**EXCERPT PROVIDED:**
"""

Police Procedural; Rookie cop and experienced veteran opposite multiethnic detective team. Shaky Cam and Battlestar Galactica style drama abound.

It's pretty much LAPD Galactica.

Whereas other cop shows on TV tend to be almost like a stylish video game, Southland prides itself on being dark and gritty. Several police officers have claimed that it's the most realistic cop show on TV.


Tropes in this series:[]

  • Anyone Can Die: Seemingly played straight at the end of season 1, but averted in that Russell survives his neighbor shooting him. Completely played straight with Nate.
  • Art Shift: When Tang and Cooper are being filmed by a documentary crew in "Integrity Check," the shots are far more vivid and colorful as opposed to the dull sepia tone that we normally see.
  • Asshole Victim: Not too rarely, the people the detectives and patrolmen come across are this. The case leads can decide to be lenient on the perpetrators, but they're still beholden to the law, so vigilantes are usually punished for their crimes.
  • Beauty Is Never Tarnished: Spectacularly averted with Officer Tang. After taking down a lunatic drug addict at the end of one episode, she starts the next with a seriously bruised face
  • Break the Cutie: Sammy's life story at this point. S1 and S2 show his wife to be a lunatic. In Season 3, she's a cheating skank. He becomes involved in the lives of two kids, Janila and Li'l Casper. Janila ends up in Witness Protection after multiple attempts on her life, and Li'l Casper murders someone. And finally, he loses Nate, the one good and constant thing in his life! He copes by bonding with Nate's widow and children, until they become like a surrogate family to him. Then she leaves to avoid awkwardness a few episodes later. Guy just can't catch a break.

"""

**EXCERPTED RECORDS:**
"""

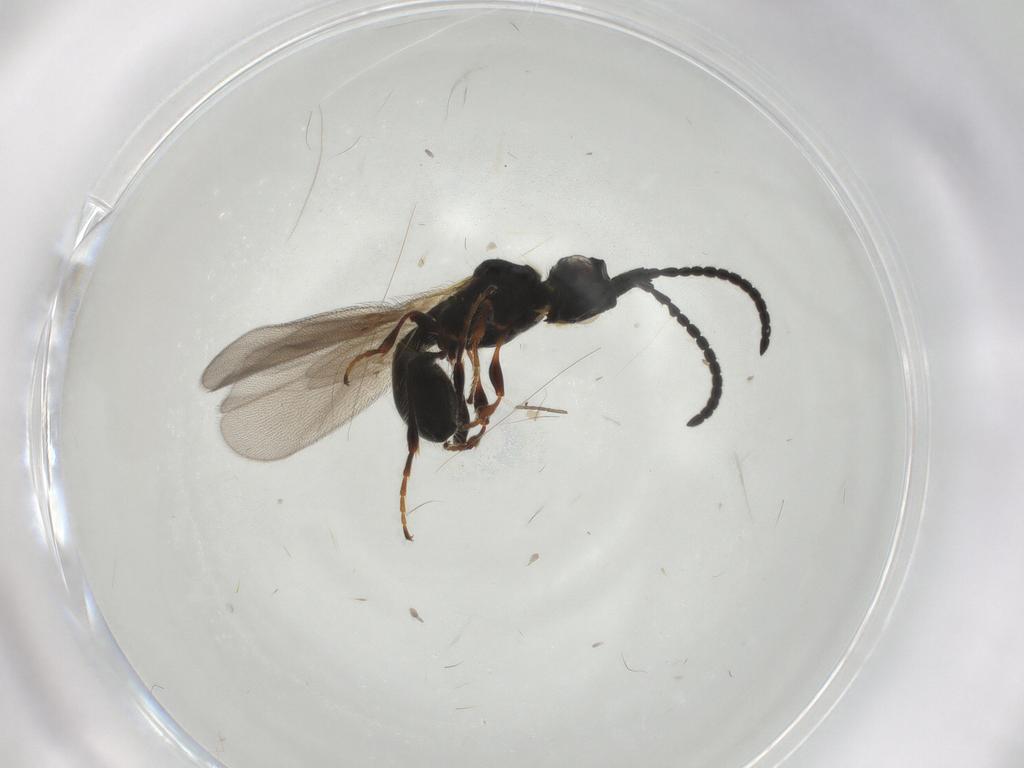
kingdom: Animalia
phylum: Arthropoda
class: Insecta
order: Hymenoptera
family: Diapriidae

"""

**DIRECTION:** In the description of the police drama, swap "Southland" for "this series" and write out the part that starts at "Whereas other cop" and ends after "straight with Nate.".

**REPLY TO THE EXERCISE:**
Whereas other cop shows on TV tend to be almost like a stylish video game, this series prides itself on being dark and gritty. Several police officers have claimed that it's the most realistic cop show on TV.


Tropes in this series:[]

  • Anyone Can Die: Seemingly played straight at the end of season 1, but averted in that Russell survives his neighbor shooting him. Completely played straight with Nate.